### Given text

His Word, Kids/Parenting, Series

Day 7 – Go

Well…I’m a couple days behind…but that’s better than I expected to be doing with this challenge.

The word prompt for the 7th day is: Go.

Some days I just want to go. To get away from it all. To wander away from it all. If only for a moment.

I want to go somewhere that I’m not a single mom trying to do it all for everyone.

And the kicker is that I enjoy doing things for others. Alas, it seems like I am in a quandary in which what I love also brings me frustration.

I want to go. Where the sun meets the horizon and illuminates nature.

I want to go. Where the sea goes on forever and there is no end in sight.

I want to go. Where the animals roam freely in the wilderness.

I want to go. Where the monkeys swing freely from the trees and the smell of fresh rain permeates the air.

But for now, I will go where I’m needed the most. To tend and care for the two precious gems that God gave me to be steward over.

Until next time when I can daydream and go to remote locations in my mind.

His Word, Kids/Parenting, Series

Days 5 and 6 – Stuck and Know

I’m combining days 5 & 6 in the writing challenge. Partially because I’m behind but also because with what I have to say, they kinda go together.

Day 5 is Stuck and Day 6 is Know.

I’m stuck. I’m literally stuck between a rock and a hard place and I know the only thing that will get me out of it is the rough knees that result from fervent prayer.

How do I attempt to explain to her that he isn’t interested in fighting for her…that he’s not capable of fighting for her the way she deserves to be fought for…that there’s a reason that God hasn’t allowed him to come back…

How do I continue to look deep into those wise eyes, that have already been exposed to more than she should have at this young age? How do I make her understand that I know, all too well, the rejection that she’s feeling?

How do I get unstuck from this place and help her get to a place where she knows she is loved, valued, treasured, cherished and a true princess?

How do I help her to understand that the sunshine and roses and unicorns and rainbows that she feels covers the lives of so many other people are also available to her…if she would only believe and know…that He loves her infinitely more than she could ever imagine.

How do I remind her of the song in her heart when she has forgotten the tune…and doesn’t want to recall it?

How do I help her to see and know that they’re not all the same…despite the fact that sometimes even I feel that way?

### Data records
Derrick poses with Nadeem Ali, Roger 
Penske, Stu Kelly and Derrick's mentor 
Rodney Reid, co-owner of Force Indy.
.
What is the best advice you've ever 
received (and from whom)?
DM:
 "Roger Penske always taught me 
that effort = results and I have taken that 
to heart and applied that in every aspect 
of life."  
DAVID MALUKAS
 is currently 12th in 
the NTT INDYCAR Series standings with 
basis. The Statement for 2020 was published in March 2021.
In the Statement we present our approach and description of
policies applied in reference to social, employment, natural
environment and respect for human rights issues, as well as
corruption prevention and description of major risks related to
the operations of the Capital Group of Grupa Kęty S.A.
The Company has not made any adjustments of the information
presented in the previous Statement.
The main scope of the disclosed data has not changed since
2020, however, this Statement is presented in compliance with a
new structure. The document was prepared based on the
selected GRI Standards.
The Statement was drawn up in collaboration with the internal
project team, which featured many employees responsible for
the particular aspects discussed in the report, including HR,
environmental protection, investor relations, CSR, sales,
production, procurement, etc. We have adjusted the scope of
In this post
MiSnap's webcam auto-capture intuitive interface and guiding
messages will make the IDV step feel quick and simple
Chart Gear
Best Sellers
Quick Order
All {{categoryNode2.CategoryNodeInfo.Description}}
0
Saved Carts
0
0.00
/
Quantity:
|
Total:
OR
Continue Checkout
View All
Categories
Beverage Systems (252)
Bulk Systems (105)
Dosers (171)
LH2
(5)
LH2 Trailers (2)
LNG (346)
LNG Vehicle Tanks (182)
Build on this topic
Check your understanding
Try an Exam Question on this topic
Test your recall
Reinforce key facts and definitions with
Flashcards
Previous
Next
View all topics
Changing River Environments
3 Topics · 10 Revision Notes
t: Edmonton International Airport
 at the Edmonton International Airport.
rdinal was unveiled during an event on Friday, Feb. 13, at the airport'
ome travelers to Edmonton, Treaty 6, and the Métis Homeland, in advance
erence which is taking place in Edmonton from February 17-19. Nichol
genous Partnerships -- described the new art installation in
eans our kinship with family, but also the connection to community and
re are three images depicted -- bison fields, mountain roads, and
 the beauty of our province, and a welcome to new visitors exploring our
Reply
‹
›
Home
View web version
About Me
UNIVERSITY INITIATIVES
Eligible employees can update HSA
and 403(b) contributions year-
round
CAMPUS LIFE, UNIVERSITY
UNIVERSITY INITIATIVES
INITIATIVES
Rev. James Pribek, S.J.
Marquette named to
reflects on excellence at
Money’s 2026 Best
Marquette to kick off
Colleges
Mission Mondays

### What needs to be done
Can you continue the writing-challenge blog text, not the entries, starting right after its last sentence?

### Output for this exercise
I’m asking more questions than I’m getting answers to here, folks. I suppose it’s time to turn it over to the man upstairs. It’s time to work on those raw, chafed knees. Better those than a raw, chafed heart.

His Word, Series

Day 4 – Learn

I’m on day 4 of the 31 day writing challenge. As I said before, I don’t schedule my posts. I write when I need to or when I’m feeling inspired. As such, I’m a day late for the day 4 post. But here goes…

Today’s prompt is: learn.

My life verse is Proverbs 3:5-6, “Trust in The Lord with all your heart and lean not on your own understanding; in all your ways acknowledge Him and He will make your paths straight.”

I’ll be completely honest with you…I’m still learning to do this. Someday it’s easier than others.

The days when you can clearly see God’s handiwork in my life…when I can see that He is working all things for my good. Those are the days I can say I easily trust Him.

But what about the days when my foundation has been shaken…the days I have no idea what He is up to. These are the challenging days…the days I need to learn more to trust in Him.

The only way I can learn to trust in Him more is by remembering and giving thanks for the times it was easier to see His plan and His movement.

Random, Series

Day 3 – New

If you’re here for the third day this month, I applaud you! I thank you! And I graciously ask that you return daily during the month of October…I ask that you return to see how this month carries out and how I can grow as a writer during this 31 day challenge.

Today’s topic is: New.

I’m struggling with this new blog post. I am not typically one to schedule my posts ahead of time. I generally write a blog post when I’m feeling inspired or when I feel I have something particularly witty or important to share with you fine people.

I can say this…I can say that I’m going through a season in my life right now. And it’s a season that’s completely new and foreign to me.

On a daily basis, I’m questioning what I’m here for. Is what I’m doing making a difference? Am I making a difference in the lives of those around me?

Am I saying the right things and doing the right things to leave a lasting impression on those I love?

Am I demonstrating ways to be brave to my children? Am I showing Christ’s love toward others?

In this season, my thoughts keep coming back to…when will waiting for the one finally be…done?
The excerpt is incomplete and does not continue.